• [Document segment]
1 Introduction
Peer review is the cornerstone of quality control of academic publishing. However, the daunting task of
selecting appropriate reviewers [1, 2] relies in identifying at least two scholars, free of conflict of interest, who
have: 1) the necessary expertise to judge the quality and perceived impact; and 2) the willingness to perform
the work pro bono. On account of this, it is ever more common that journals request, and often require, authors
to suggest candidate reviewers. That is, provide names and contact information of scholars the authors deem
qualified to review.
It is natural to imagine, at first glance, that this incentivizes authors to submit “friendly” names, implying
suggesting reviewers that they have reason to believe would be favorably inclined toward them. The fear of such
peer review manipulation is potentiated by reports that author-suggested reviewers are more likely to recommend
acceptance [3–10]. However, some of these same studies mention that the quality of reports of author-suggested
reviewers does not differ from the ones of editor-suggested reviewers [3–5, 8, 9]. It is also reported that the
difference in suggesting acceptance by author-suggested and editor-suggested reviewers is not significant when
comparing reports of the same submission [7] nor it is observed to have an effect in the article’s acceptance [3,7]
and this discrepancy can even vanish entirely in some fields [11].
The question then naturally arises: can a scientist infer from their personal history of submissions which
reviewers are likely to bias the decision in their favor? In what follows, we present an optimistic agent-based
model that surely underestimates the number of submissions required to ascertain the friendliness of the reviewer
with high confidence. What we find is that, due to multiple sources of uncertainty (e.g., lack of knowledge as
to which reviewer the editor selects), such an effort would require a number of submissions vastly exceeding
the research output of all but the most productive scientists. That is, hundreds and sometimes thousands of
submissions.
As neither a manuscript’s submission history, reviewers selected by the editor, nor suggested reviewers by
the authors are publicly available, we adapt agent-based simulation models [12–14], already used in generating
simulated peer review data [14], and develop an inference strategy on this model’s output to ask whether we
can uncover favorably biased reviewers. This fits into a larger effort to quantitatively study the dynamics of
scientific interactions [15–18].

Saved data entries
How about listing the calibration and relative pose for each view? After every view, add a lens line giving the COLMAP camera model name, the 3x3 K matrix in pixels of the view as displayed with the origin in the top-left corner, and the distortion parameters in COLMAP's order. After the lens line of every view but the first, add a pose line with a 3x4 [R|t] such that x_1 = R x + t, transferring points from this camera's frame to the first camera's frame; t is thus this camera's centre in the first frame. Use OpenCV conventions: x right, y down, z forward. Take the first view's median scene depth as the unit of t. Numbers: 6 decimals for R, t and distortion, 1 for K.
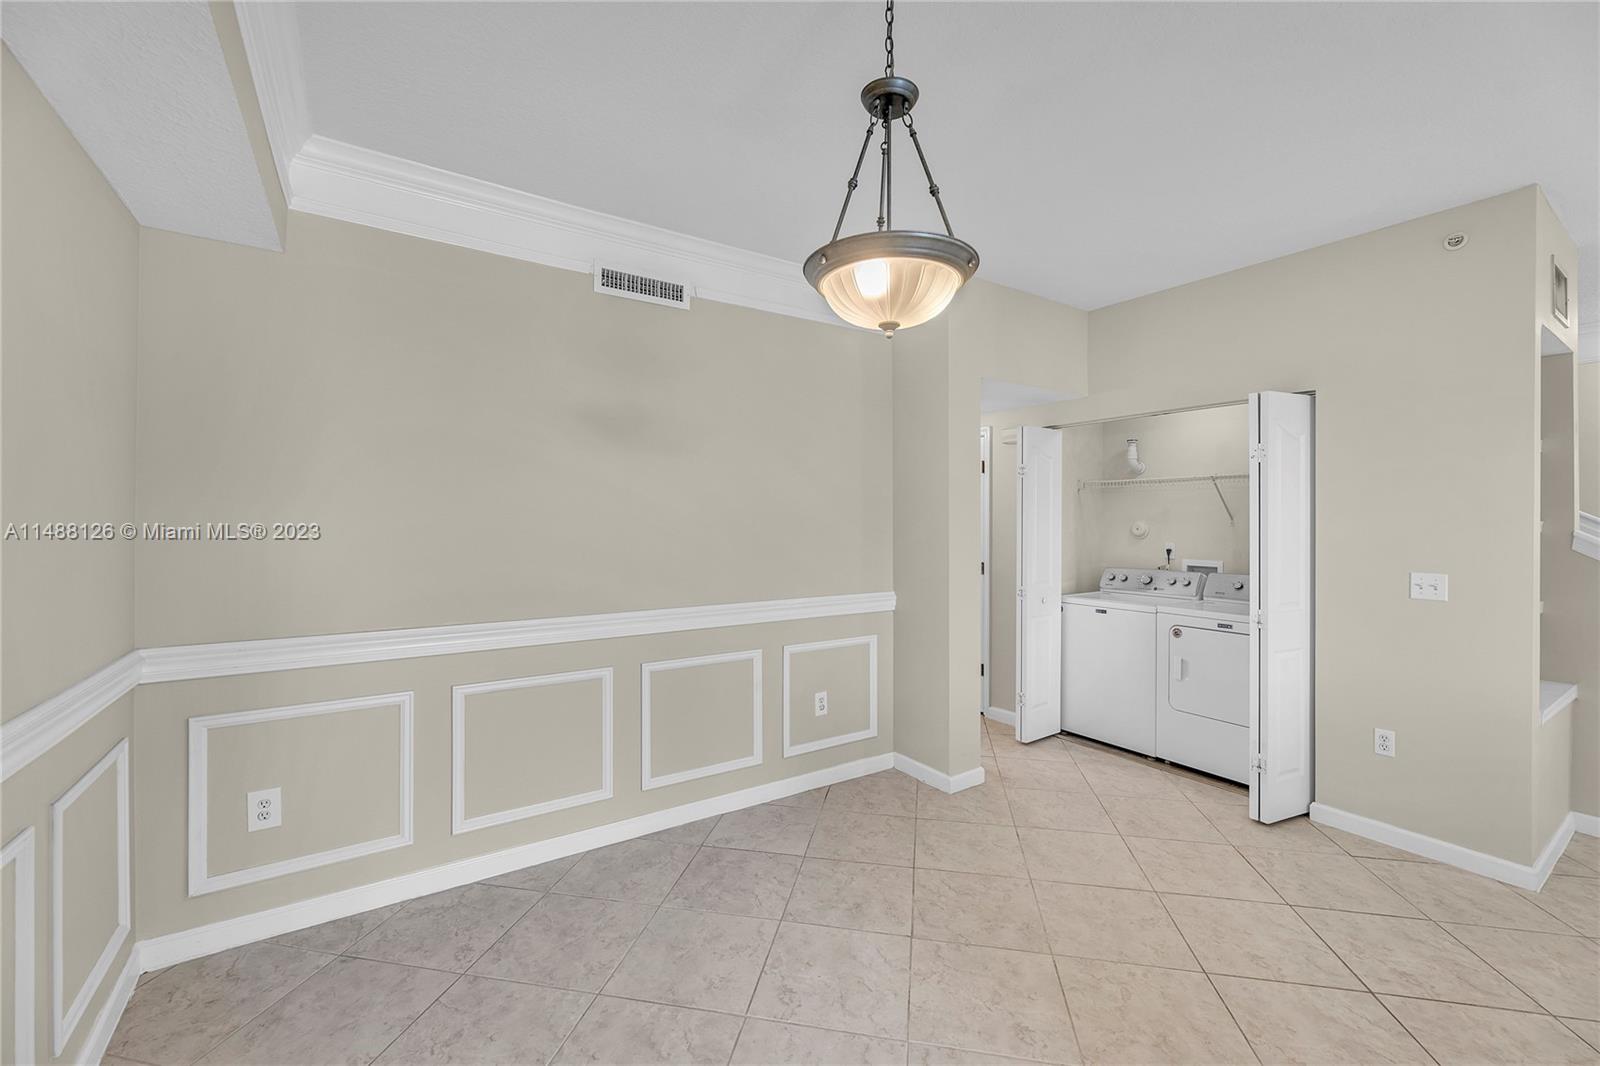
lens RADIAL K [[656.9, 0, 799.7], [0, 656.9, 518.4], [0, 0, 1]] dist [-0.000408, -0.000458]
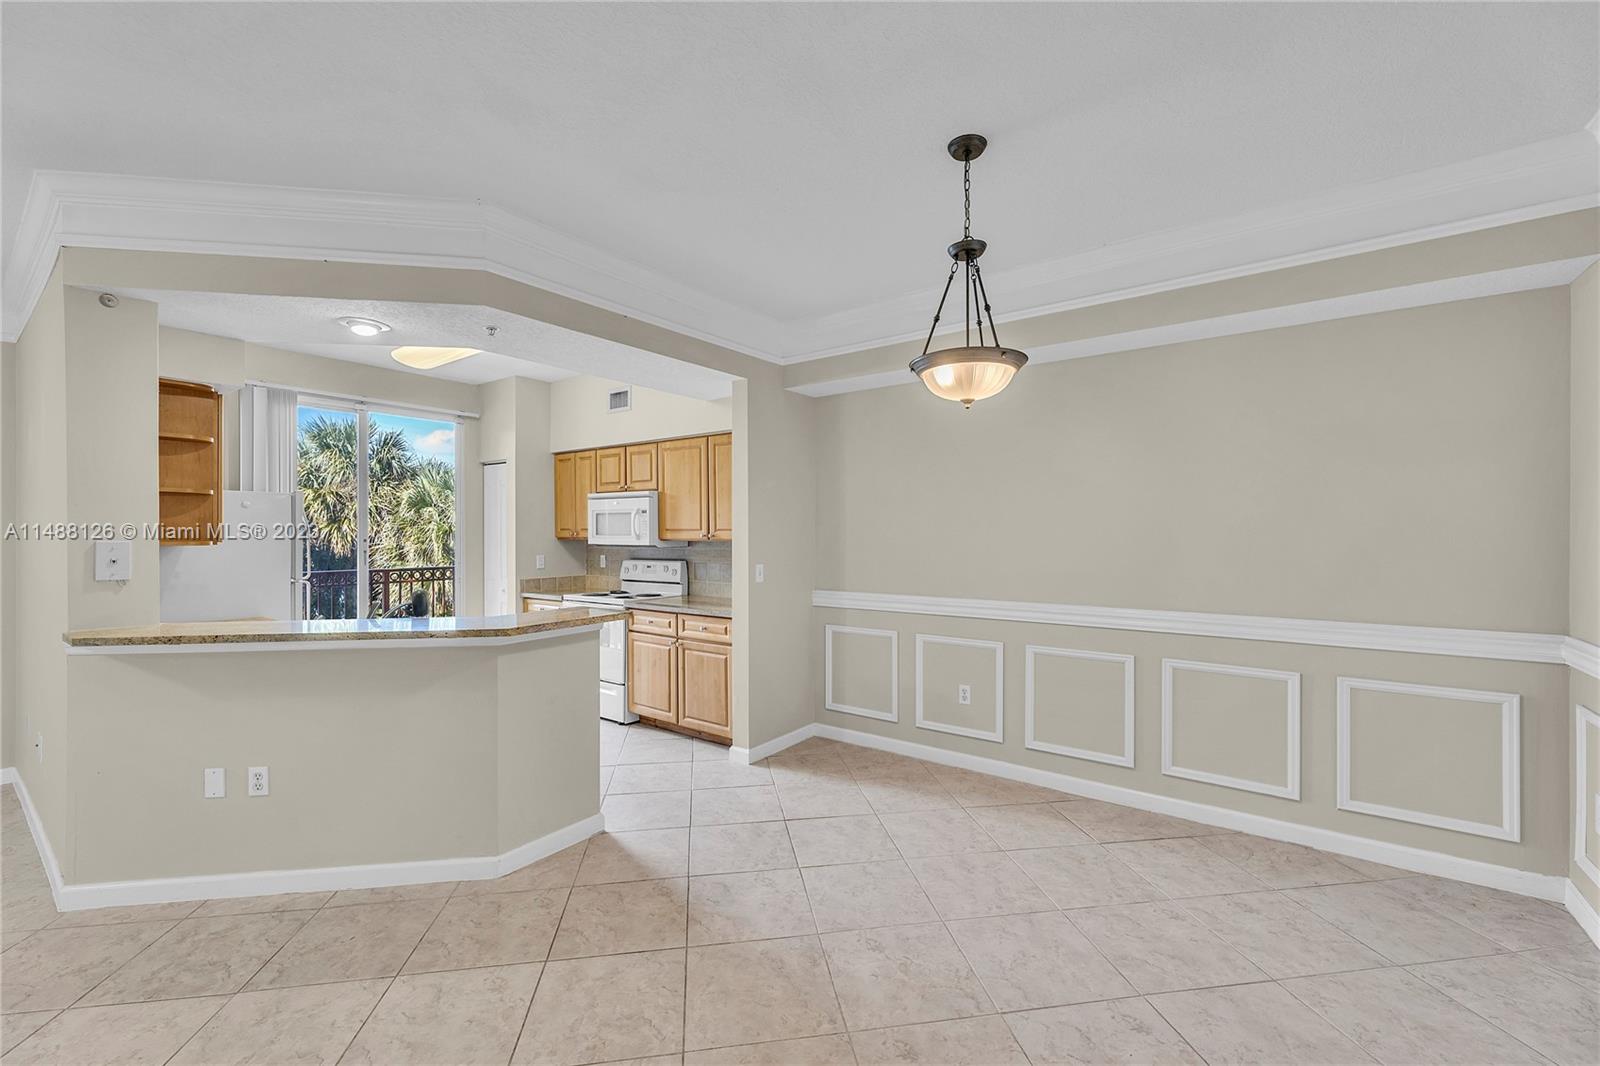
lens RADIAL K [[656.9, 0, 799.9], [0, 656.9, 531.9], [0, 0, 1]] dist [-0.000408, -0.000458]
pose [[-0.942294, -0.001140, -0.334786, 0.595756], [0.000609, 0.999987, -0.005120, 0.010705], [0.334787, -0.005028, -0.942280, 1.363004]]
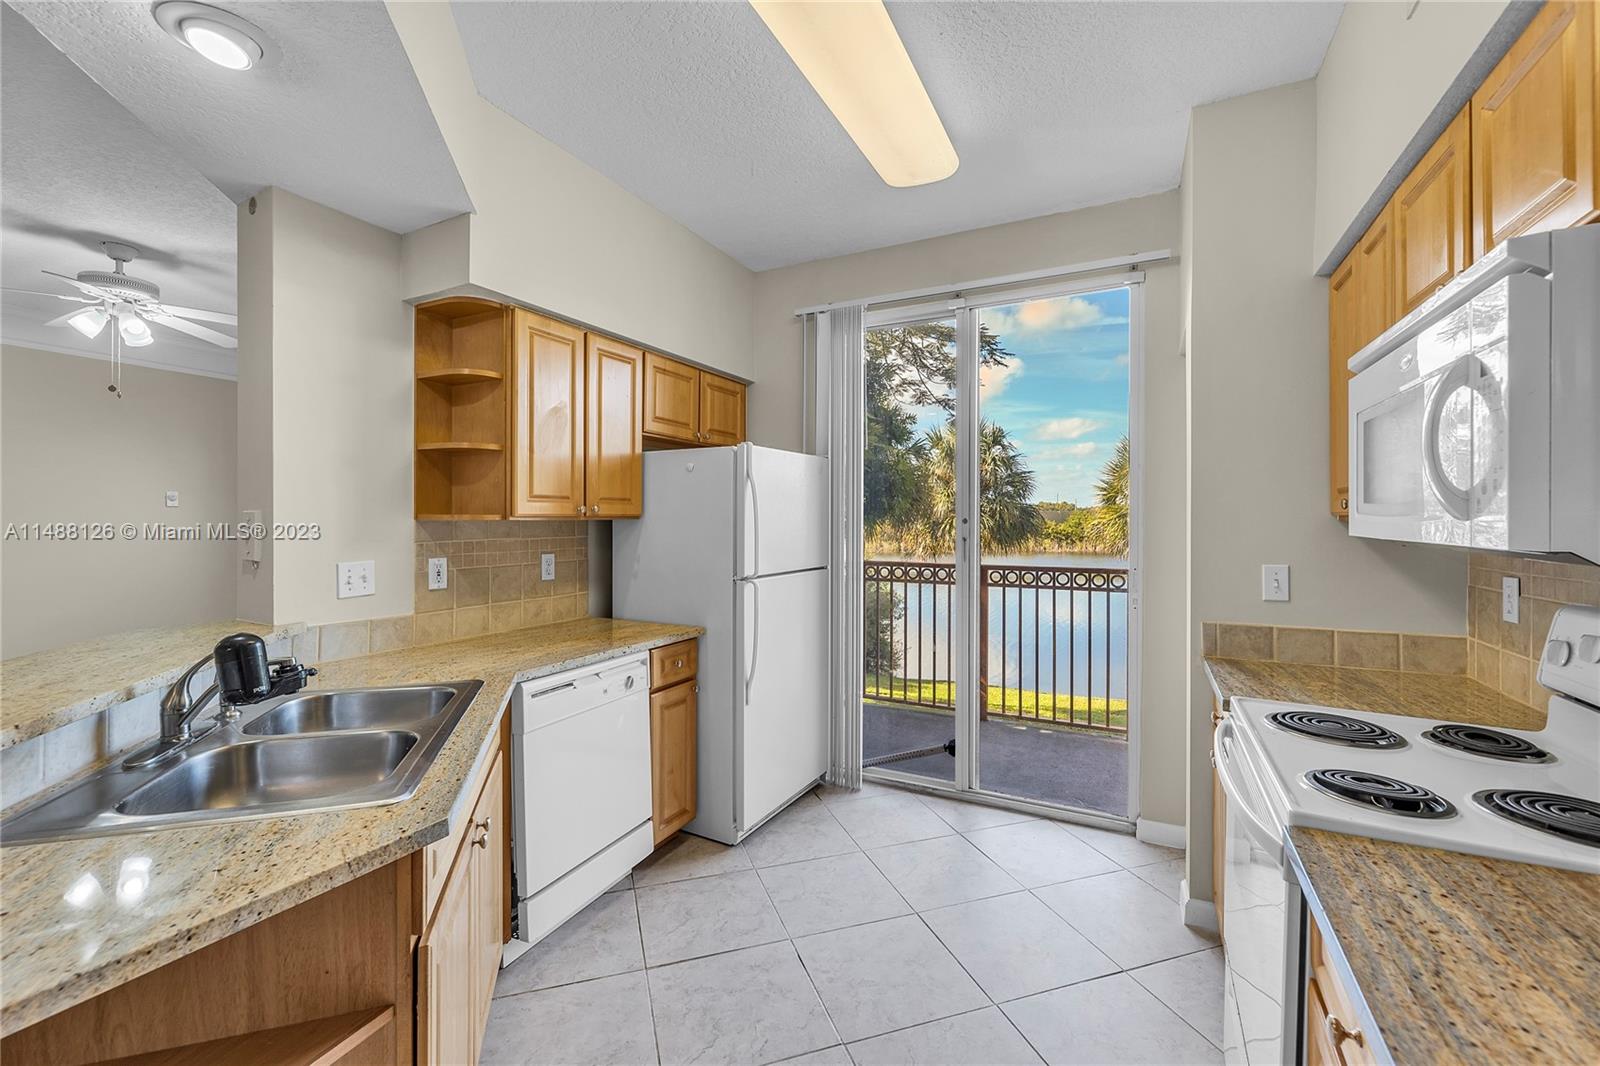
lens RADIAL K [[656.9, 0, 797.0], [0, 656.9, 519.3], [0, 0, 1]] dist [-0.000408, -0.000458]
pose [[-0.479470, -0.001619, 0.877557, 0.237684], [-0.005299, 0.999985, -0.001051, 0.026413], [-0.877542, -0.005154, -0.479471, -0.161458]]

• [Exercises to complete]
#1 In the peer review introduction above, write out the passage from "1 Introduction" to "qualified to review.", switching "scholars" to "researchers".
#2 Render this sentence from the peer review introduction in Spanish: "Peer review is the cornerstone of quality control of academic publishing."

• [Solved problems]
#1
1 Introduction
Peer review is the cornerstone of quality control of academic publishing. However, the daunting task of
selecting appropriate reviewers [1, 2] relies in identifying at least two researchers, free of conflict of interest, who
have: 1) the necessary expertise to judge the quality and perceived impact; and 2) the willingness to perform
the work pro bono. On account of this, it is ever more common that journals request, and often require, authors
to suggest candidate reviewers. That is, provide names and contact information of researchers the authors deem
qualified to review.

#2 La revisión por pares es la piedra angular del control de calidad de la publicación académica.